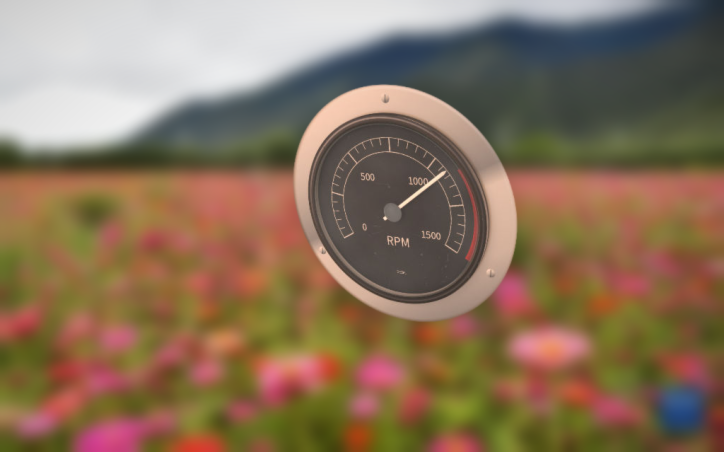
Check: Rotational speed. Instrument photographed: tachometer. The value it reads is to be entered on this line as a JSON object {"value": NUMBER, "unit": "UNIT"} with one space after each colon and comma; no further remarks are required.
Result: {"value": 1075, "unit": "rpm"}
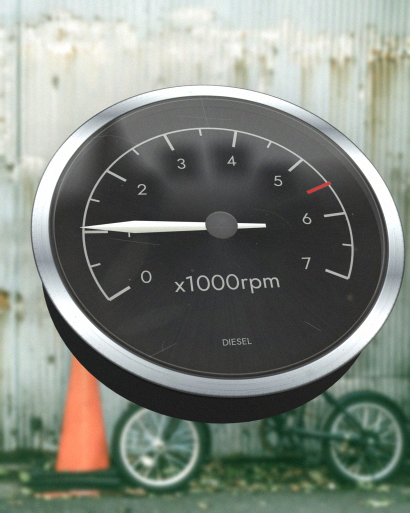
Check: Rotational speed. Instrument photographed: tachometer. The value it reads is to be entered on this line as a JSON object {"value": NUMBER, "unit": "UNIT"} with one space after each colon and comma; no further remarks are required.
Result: {"value": 1000, "unit": "rpm"}
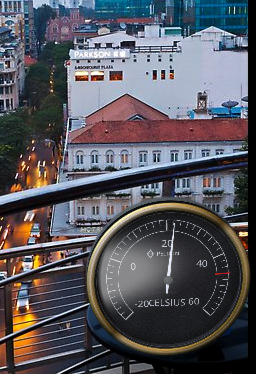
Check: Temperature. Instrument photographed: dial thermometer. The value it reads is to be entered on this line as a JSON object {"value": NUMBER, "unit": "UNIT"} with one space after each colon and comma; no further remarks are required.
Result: {"value": 22, "unit": "°C"}
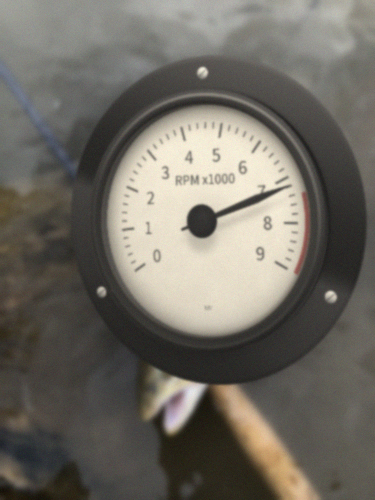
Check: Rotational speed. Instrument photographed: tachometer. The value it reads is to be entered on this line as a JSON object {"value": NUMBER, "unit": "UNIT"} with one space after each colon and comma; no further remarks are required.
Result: {"value": 7200, "unit": "rpm"}
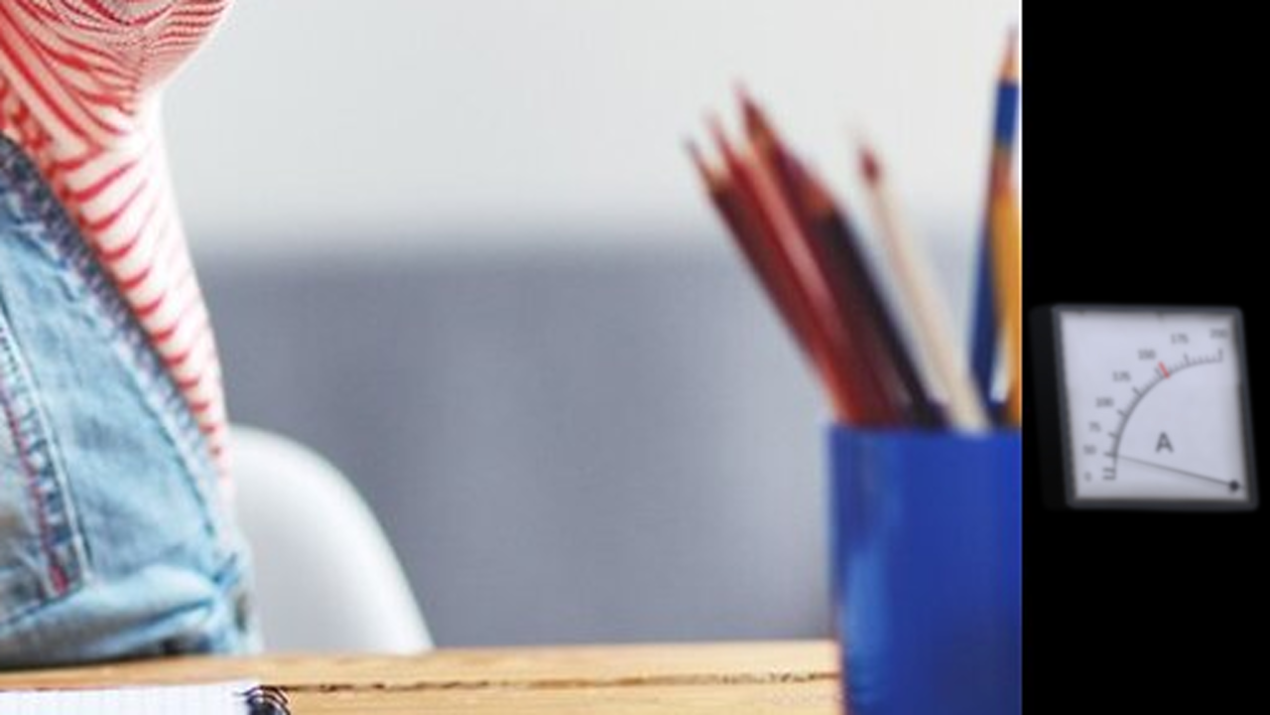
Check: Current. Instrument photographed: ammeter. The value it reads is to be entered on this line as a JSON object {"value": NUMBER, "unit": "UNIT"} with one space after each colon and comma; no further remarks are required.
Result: {"value": 50, "unit": "A"}
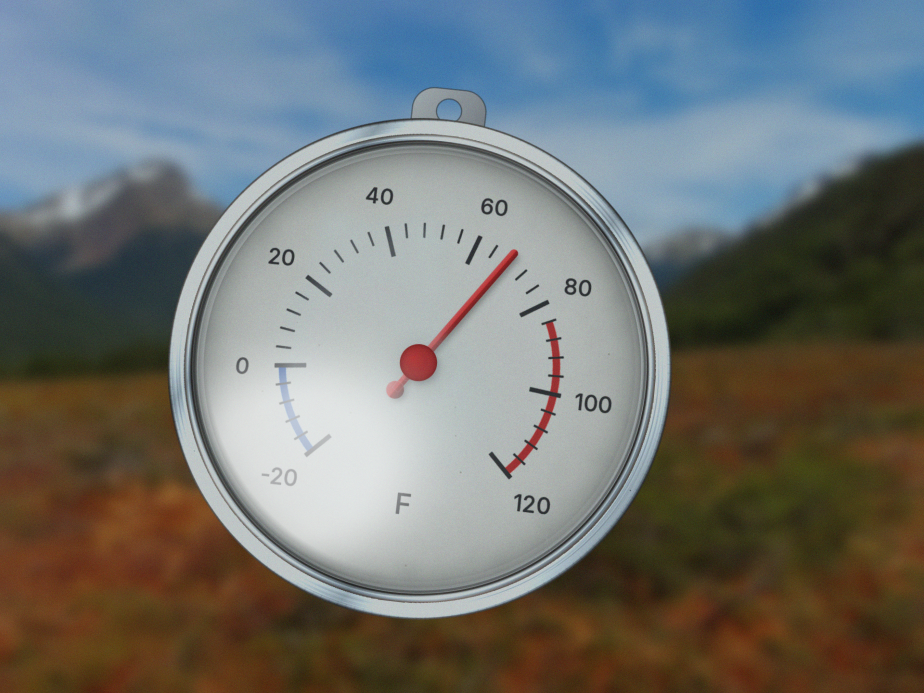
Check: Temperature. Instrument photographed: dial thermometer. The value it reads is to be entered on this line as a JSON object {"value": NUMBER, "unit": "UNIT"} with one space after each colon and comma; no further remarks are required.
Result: {"value": 68, "unit": "°F"}
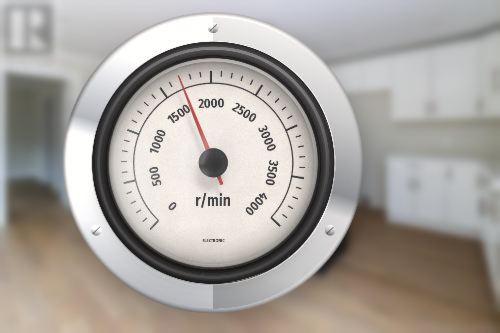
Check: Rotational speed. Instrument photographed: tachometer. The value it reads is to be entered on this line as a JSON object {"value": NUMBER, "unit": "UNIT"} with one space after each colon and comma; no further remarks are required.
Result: {"value": 1700, "unit": "rpm"}
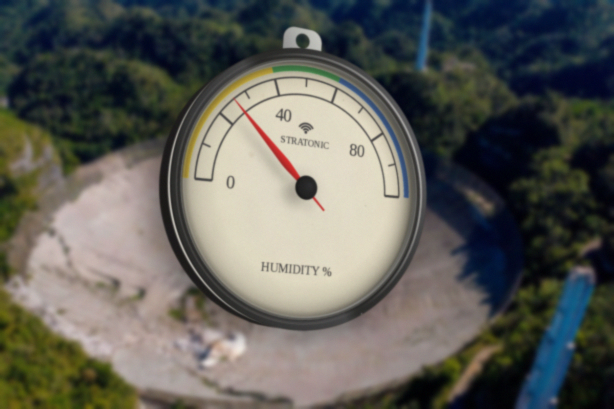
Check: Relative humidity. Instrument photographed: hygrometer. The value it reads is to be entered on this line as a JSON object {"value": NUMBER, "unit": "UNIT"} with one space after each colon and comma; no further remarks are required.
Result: {"value": 25, "unit": "%"}
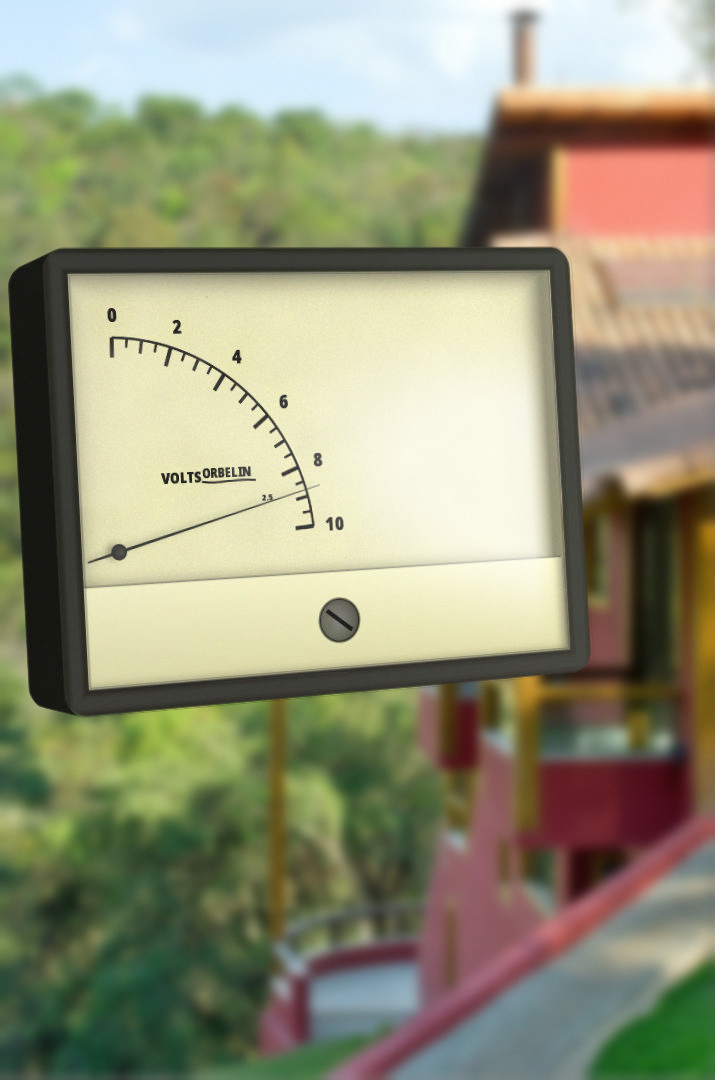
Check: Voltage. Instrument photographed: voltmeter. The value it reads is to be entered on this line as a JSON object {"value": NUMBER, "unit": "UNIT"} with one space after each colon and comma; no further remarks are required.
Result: {"value": 8.75, "unit": "V"}
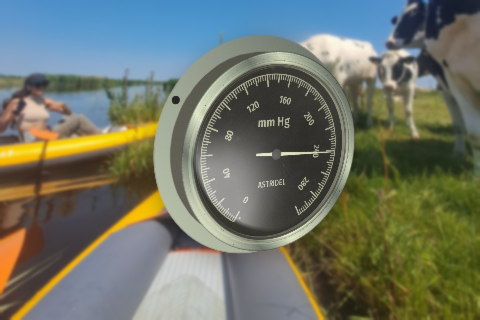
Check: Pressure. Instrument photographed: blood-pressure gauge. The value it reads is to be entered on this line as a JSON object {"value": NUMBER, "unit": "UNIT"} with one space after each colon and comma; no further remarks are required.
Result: {"value": 240, "unit": "mmHg"}
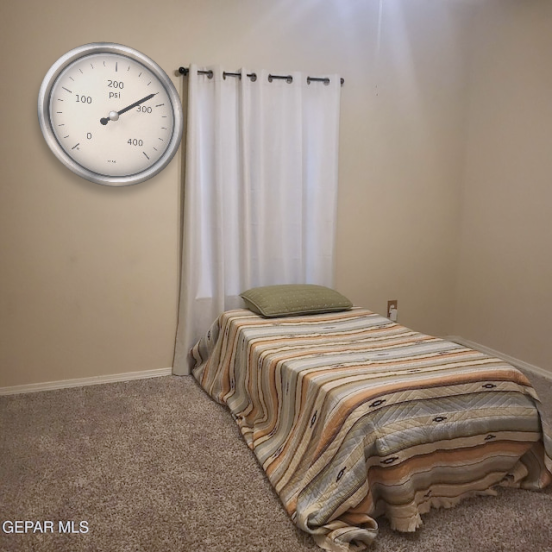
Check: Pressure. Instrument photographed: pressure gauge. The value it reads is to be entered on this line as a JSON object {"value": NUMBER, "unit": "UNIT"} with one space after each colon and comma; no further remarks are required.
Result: {"value": 280, "unit": "psi"}
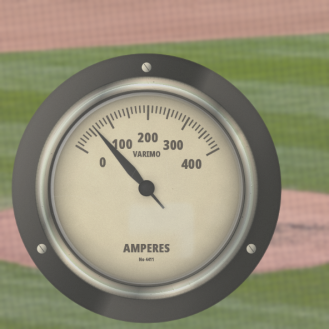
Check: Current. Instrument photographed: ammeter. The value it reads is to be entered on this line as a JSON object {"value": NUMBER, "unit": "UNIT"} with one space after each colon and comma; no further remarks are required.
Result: {"value": 60, "unit": "A"}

● DIRECTIVE: Pick out each line of the listing above in which the word "gauge" appears, and copy those lines in full.

● WRITTEN SOLUTION:
Check: Pressure. Instrument photographed: blood-pressure gauge. The value it reads is to be entered on this line as a JSON object {"value": NUMBER, "unit": "UNIT"} with one space after each colon and comma; no further remarks are required.
Check: Pressure. Instrument photographed: pressure gauge. The value it reads is to be entered on this line as a JSON object {"value": NUMBER, "unit": "UNIT"} with one space after each colon and comma; no further remarks are required.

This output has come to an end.